Marielle Muret-Baudoin, vice-présidente de l’AD d’Ille-et-Vilaine, s’inquiète des investissements souvent lourds qui ne pourront aboutir en raison des restrictions à l’urbanisation. Comment faire lorsqu’une ZAC multi-sites, « avec un peu d’extension urbaine pour payer la rénovation urbaine », est bloquée ? Comment soutenir les projets de réindustrialisation, de développement d’entreprises ou d’artisans locaux lorsqu’il n’y a plus de foncier ? « La question financière inquiète l’AMF, confirme Constance de Pélichy. Elle a été éludée par l’État, alors qu’elle est cruciale ». Le seul outil financier disponible, dont la pérennisation est confirmée, est le fonds friche. Encore faut-il disposer de friches…
Les craintes s’accumulent concernant la spéculation sur le foncier, « déjà bien lancée » pour Éric Vuillemin, secrétaire général de l’AD de l’Aube. En janvier 2034, les 4,4 millions de logements classés E, F ou G pour leur performance énergétique ne pourront progressivement plus être loués. S’il est impossible de construire du logement accessible, en raison du ZAN et de la spéculation foncière, une crise majeure du logement s’annonce.

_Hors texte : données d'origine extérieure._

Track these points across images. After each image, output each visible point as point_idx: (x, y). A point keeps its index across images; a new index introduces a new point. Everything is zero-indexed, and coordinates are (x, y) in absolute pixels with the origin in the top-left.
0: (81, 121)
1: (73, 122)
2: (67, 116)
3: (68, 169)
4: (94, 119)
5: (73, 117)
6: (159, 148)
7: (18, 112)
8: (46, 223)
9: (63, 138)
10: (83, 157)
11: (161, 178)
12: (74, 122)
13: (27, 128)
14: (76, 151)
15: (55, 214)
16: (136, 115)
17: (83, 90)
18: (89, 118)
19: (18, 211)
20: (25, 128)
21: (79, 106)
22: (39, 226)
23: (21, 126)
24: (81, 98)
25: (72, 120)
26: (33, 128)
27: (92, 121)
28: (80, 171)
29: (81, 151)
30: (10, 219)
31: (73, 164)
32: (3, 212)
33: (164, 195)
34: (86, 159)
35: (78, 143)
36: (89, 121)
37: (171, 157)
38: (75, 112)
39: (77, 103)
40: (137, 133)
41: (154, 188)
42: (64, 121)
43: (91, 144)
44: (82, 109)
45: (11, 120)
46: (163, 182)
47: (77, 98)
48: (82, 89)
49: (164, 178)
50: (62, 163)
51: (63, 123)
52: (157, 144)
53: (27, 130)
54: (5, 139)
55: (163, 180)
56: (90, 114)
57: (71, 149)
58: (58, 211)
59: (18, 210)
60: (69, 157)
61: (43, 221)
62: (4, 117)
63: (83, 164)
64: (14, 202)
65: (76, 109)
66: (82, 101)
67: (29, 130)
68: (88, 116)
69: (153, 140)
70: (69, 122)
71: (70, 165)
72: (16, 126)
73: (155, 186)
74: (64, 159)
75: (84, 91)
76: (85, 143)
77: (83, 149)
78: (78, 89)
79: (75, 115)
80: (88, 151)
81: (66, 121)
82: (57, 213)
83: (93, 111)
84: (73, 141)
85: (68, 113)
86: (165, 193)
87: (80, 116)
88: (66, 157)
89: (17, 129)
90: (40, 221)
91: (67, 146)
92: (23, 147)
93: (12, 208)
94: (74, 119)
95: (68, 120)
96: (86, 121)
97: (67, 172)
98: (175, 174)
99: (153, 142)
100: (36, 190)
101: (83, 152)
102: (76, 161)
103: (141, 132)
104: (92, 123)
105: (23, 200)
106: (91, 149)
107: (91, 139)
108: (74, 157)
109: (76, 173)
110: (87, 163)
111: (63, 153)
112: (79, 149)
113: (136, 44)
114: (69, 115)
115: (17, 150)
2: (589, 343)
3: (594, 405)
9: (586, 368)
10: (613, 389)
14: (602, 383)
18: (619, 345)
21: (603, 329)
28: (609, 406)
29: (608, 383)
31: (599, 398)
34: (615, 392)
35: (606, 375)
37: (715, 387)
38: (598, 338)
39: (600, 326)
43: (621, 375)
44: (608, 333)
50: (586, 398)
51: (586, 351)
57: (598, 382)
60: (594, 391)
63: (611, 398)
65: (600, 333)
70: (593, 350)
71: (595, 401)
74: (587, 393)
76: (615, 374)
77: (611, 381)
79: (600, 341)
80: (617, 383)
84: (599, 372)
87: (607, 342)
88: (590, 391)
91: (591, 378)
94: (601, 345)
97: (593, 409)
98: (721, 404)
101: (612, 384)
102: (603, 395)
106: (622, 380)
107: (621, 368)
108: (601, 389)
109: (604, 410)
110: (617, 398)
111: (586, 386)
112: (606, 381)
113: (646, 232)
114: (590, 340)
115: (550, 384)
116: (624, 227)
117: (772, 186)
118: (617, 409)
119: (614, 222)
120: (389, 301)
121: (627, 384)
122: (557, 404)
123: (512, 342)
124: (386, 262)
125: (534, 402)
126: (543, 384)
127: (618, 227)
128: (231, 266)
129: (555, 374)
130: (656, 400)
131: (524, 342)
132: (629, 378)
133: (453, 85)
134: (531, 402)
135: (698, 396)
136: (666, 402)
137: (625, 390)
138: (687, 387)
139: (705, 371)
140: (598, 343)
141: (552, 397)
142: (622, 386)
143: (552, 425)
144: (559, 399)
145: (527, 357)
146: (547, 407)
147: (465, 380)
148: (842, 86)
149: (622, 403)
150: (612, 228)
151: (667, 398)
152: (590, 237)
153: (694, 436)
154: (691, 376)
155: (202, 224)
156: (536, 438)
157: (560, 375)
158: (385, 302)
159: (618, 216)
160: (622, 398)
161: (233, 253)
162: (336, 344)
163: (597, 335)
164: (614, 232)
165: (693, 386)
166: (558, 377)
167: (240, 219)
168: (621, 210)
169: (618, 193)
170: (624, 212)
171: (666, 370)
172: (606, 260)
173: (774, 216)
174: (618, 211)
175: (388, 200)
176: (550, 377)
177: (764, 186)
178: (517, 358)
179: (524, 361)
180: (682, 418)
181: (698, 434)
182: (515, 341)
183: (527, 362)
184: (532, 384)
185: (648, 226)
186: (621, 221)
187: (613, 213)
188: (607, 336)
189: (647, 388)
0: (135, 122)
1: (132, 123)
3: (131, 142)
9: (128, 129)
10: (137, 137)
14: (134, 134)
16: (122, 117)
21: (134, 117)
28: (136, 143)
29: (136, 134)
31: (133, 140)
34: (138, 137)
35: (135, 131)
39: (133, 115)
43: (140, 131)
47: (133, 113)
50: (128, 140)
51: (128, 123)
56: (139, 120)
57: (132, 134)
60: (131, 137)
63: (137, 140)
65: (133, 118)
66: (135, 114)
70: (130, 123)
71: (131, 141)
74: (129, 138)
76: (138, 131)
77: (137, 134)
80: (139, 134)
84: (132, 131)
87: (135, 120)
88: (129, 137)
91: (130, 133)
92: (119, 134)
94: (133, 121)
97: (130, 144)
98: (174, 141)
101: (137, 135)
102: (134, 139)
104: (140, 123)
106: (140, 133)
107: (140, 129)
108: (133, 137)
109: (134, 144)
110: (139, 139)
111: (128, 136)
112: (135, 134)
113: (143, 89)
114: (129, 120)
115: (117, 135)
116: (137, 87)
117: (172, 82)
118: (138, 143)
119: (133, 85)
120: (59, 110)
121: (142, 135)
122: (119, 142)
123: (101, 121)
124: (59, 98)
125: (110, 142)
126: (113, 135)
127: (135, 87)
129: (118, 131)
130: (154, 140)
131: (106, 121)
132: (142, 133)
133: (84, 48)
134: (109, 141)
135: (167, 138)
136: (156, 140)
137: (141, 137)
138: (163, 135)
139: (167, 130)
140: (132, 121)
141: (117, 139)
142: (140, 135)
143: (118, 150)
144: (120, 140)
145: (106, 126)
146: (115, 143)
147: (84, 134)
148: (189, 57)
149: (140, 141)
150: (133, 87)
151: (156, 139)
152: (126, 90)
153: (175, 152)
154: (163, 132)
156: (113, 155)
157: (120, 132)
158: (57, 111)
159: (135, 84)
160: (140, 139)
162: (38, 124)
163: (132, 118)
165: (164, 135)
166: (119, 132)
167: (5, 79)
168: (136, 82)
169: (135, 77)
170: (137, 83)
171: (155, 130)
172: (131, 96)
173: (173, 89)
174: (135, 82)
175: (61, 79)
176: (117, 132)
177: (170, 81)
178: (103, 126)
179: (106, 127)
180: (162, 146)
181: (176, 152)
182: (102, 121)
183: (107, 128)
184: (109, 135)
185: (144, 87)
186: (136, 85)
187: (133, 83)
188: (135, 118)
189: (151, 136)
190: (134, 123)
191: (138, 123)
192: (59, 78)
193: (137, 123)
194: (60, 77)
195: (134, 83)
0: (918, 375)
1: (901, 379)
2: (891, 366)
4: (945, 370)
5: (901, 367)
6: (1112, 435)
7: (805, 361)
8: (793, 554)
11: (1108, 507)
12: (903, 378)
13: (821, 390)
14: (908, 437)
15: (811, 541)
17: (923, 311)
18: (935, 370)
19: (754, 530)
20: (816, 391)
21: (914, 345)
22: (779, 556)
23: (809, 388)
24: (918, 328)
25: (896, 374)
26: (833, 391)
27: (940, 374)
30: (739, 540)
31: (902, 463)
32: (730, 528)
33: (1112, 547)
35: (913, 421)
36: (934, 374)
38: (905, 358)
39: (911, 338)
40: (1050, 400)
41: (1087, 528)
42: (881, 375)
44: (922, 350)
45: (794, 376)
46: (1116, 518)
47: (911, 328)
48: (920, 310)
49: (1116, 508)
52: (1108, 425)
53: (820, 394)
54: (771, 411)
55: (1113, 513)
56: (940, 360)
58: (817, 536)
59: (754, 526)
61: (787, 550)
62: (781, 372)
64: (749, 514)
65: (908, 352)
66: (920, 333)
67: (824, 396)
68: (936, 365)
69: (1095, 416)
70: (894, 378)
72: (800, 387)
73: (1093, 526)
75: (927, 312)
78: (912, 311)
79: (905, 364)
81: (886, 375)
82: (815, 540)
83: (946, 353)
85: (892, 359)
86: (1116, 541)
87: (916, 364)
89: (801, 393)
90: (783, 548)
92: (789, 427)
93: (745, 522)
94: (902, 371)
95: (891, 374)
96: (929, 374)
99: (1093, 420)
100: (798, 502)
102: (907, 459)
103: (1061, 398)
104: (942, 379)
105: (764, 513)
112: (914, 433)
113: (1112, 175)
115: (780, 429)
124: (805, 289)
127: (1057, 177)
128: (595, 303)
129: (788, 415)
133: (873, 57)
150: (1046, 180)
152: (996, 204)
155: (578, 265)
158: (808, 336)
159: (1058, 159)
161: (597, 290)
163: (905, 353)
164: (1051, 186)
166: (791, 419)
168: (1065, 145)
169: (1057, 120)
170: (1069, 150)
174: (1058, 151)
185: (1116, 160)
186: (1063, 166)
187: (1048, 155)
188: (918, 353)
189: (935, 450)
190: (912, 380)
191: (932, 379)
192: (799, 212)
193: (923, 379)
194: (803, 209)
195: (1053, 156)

Pour les élus, il est essentiel que les élus puissent se faire entendre aussi bien de l’État que des conférences des SCoT et des régions. « L’AMF a fait entendre sa voix, mais l’État n’est pas très à l’écoute », regrette Constance de Pélichy qui appelle les maires à interpeller les présidents de SCoT par le biais de conférence des maires, réunis à l’échelle des SCoT et qui donneraient mandat au président pour représenter les élus de son territoire. Sinon, le risque est de voir « les gros pôles urbains capter une part importante des surfaces à artificialiser ; ce serait la mort des territoires ruraux » , conclut Constance de Pélichy. Le temps est compté : les conférences des SCoT doivent avoir rendu leurs propositions pour le 22 octobre 2022.
Consultation des élus
Rappelons que sur ce sujet du ZAN, le Sénat a lancé une consultation en ligne destinée aux élus locaux, afin de « donner aux élus la parole pour identifier et résoudre les difficultés concrètes ». Lancée le 19 mai, cette consultation vise à recueillir le plus grand nombre de témoignages possible : « De l’évolution des documents d’urbanisme à l’impact sur les permis de construire, en passant par les moyens à la disposition des élus pour valoriser les friches ou "désartificialiser" les sols, le questionnaire mis en ligne permettra à l’ensemble des collectivités d’informer le Sénat de leurs difficultés et de transmettre leurs suggestions. »
Les élus peuvent répondre à la consultation sur une page dédiée du site du Sénat.